For he hath the art of converting poetical ornament into philosophic reasoning; and of improving a simile into an analogical argument; of which, more in our next.
COMMENTARY ON EPISTLE IV.
The two foregoing Epistles having considered man with regard to the means (that is, in all his relations, whether as an individual, or a member of society), this last comes to consider him with regard to the end, that is, happiness. It opens with an invocation to happiness, in the manner of the ancient poets; who, when destitute of a patron god, applied to the muse; and if she was not at leisure, took up with any simple virtue next at hand, to inspire and prosper their undertakings. This was the ancient invocation, which few modern poets have had the art to imitate with any degree either of spirit or decorum: but our author has contrived to make his subservient to the method and reasoning of his philosophic composition. I will endeavour to explain so uncommon a beauty. It is to be observed, that the pagan deities had each their several names and places of abode, with some of which they were supposed to be more delighted than others, and consequently to be then most propitious when invoked by the favourite name and place. Hence we find the hymns of Homer, Orpheus, and Callimachus to be chiefly employed in reckoning up the several titles and habitations by which the patron god was known and distinguished. Our poet hath made these two circumstances serve to introduce his subject. His purpose is to write of happiness: method, therefore, requires that he first define what men mean by happiness, and this he does in the ornament of a poetic invocation, in which the several names that happiness goes by are enumerated:
Oh happiness! our being's end and aim!
Good, pleasure, ease, content! whate'er thy name.

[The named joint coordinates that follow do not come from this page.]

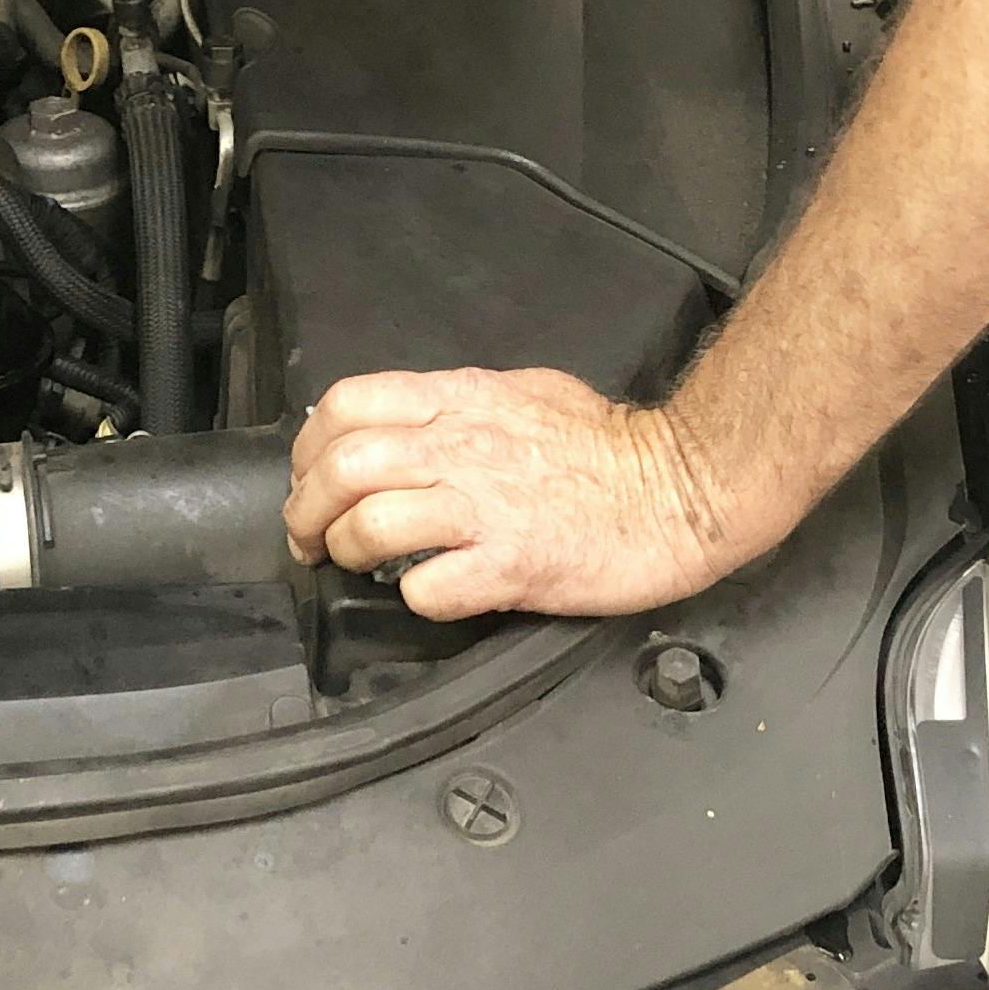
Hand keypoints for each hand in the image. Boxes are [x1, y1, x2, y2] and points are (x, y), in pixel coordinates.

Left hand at [282, 366, 754, 621]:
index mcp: (460, 400)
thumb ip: (458, 405)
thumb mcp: (523, 392)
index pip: (345, 405)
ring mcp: (485, 508)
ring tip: (356, 566)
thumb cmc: (612, 447)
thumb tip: (405, 424)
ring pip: (369, 526)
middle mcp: (461, 447)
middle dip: (306, 513)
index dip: (308, 447)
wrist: (682, 489)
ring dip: (346, 553)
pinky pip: (428, 588)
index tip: (308, 478)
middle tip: (309, 540)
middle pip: (341, 469)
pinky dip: (414, 598)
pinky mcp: (511, 565)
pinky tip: (428, 593)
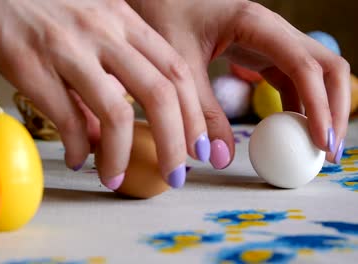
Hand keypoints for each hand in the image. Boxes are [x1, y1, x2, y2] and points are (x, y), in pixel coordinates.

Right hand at [0, 0, 210, 188]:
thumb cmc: (37, 3)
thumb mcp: (87, 24)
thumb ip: (106, 74)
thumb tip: (102, 135)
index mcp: (122, 19)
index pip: (176, 70)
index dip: (194, 114)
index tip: (197, 147)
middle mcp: (103, 30)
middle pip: (160, 93)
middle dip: (175, 143)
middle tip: (176, 175)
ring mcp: (68, 47)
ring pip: (116, 111)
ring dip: (122, 155)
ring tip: (116, 179)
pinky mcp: (30, 64)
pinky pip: (65, 118)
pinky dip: (77, 147)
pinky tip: (78, 159)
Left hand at [127, 0, 349, 164]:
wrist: (160, 2)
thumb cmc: (165, 22)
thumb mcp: (180, 69)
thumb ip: (200, 112)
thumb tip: (221, 157)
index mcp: (255, 24)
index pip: (303, 66)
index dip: (319, 107)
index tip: (322, 143)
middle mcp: (272, 30)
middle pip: (327, 67)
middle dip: (333, 108)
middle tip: (328, 152)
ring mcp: (271, 42)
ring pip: (315, 74)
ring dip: (321, 110)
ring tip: (315, 149)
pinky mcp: (263, 54)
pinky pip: (293, 81)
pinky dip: (299, 106)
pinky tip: (290, 132)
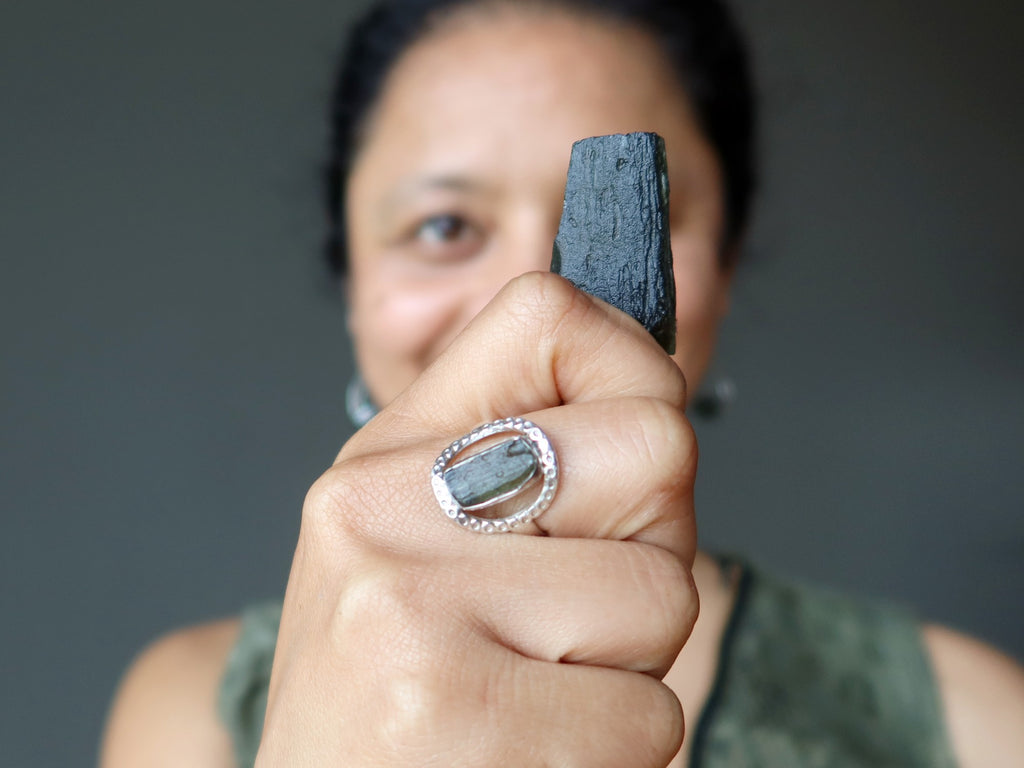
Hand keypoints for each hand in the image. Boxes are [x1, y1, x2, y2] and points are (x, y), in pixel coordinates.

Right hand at [257, 273, 698, 766]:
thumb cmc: (389, 698)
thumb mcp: (415, 550)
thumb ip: (517, 464)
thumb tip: (656, 395)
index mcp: (384, 459)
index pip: (549, 315)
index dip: (632, 368)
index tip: (627, 447)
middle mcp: (386, 515)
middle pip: (653, 447)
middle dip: (653, 542)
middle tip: (578, 611)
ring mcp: (418, 614)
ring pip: (666, 590)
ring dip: (632, 662)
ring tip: (537, 694)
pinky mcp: (470, 720)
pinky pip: (652, 712)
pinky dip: (616, 751)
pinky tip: (528, 754)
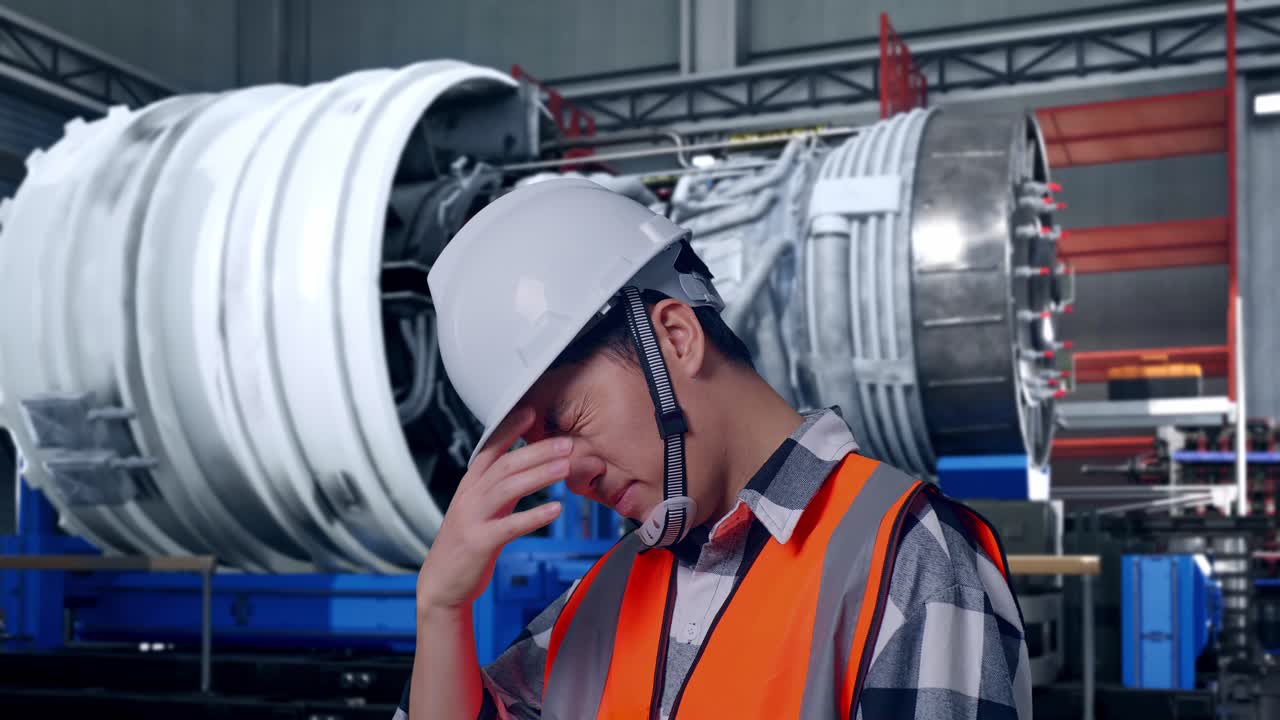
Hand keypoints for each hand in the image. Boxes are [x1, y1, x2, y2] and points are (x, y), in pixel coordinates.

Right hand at [416, 406, 592, 612]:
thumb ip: (501, 488)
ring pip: (508, 488)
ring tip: (565, 467)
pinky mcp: (479, 542)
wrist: (442, 584)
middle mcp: (469, 497)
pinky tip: (556, 510)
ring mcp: (472, 518)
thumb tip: (528, 468)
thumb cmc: (466, 546)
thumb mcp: (481, 510)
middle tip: (566, 443)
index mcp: (470, 486)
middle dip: (537, 451)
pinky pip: (509, 525)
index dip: (510, 429)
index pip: (490, 449)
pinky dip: (534, 516)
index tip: (531, 411)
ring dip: (538, 475)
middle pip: (505, 465)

After the definition, that which follows next is the proposition, which is, that human happiness consists not in external advantages, but in virtue. For the subject of this Epistle is to detect the false notions of happiness, and to settle and explain the true; and this the poet lays down in the next sixteen lines. Now the enumeration of the several situations where happiness is supposed to reside, is a summary of false happiness placed in externals:
Plant of celestial seed! if dropped below,
Say, in what mortal soil thou deign'st to grow?
Fair op'ning to some court's propitious shrine,
Or deep with diamonds in the flaming mine?
Twined with the wreaths Parnassian laurels yield,
Or reaped in from harvests of the field?
The six remaining lines deliver the true notion of happiness, and show that it is rightly placed in virtue, which is summed up in these two:
Fixed to no spot is happiness sincere
'Tis no where to be found, or every where.
The poet, having thus defined his terms, and laid down his proposition, proceeds to the support of his thesis, the various arguments of which make up the body of the epistle.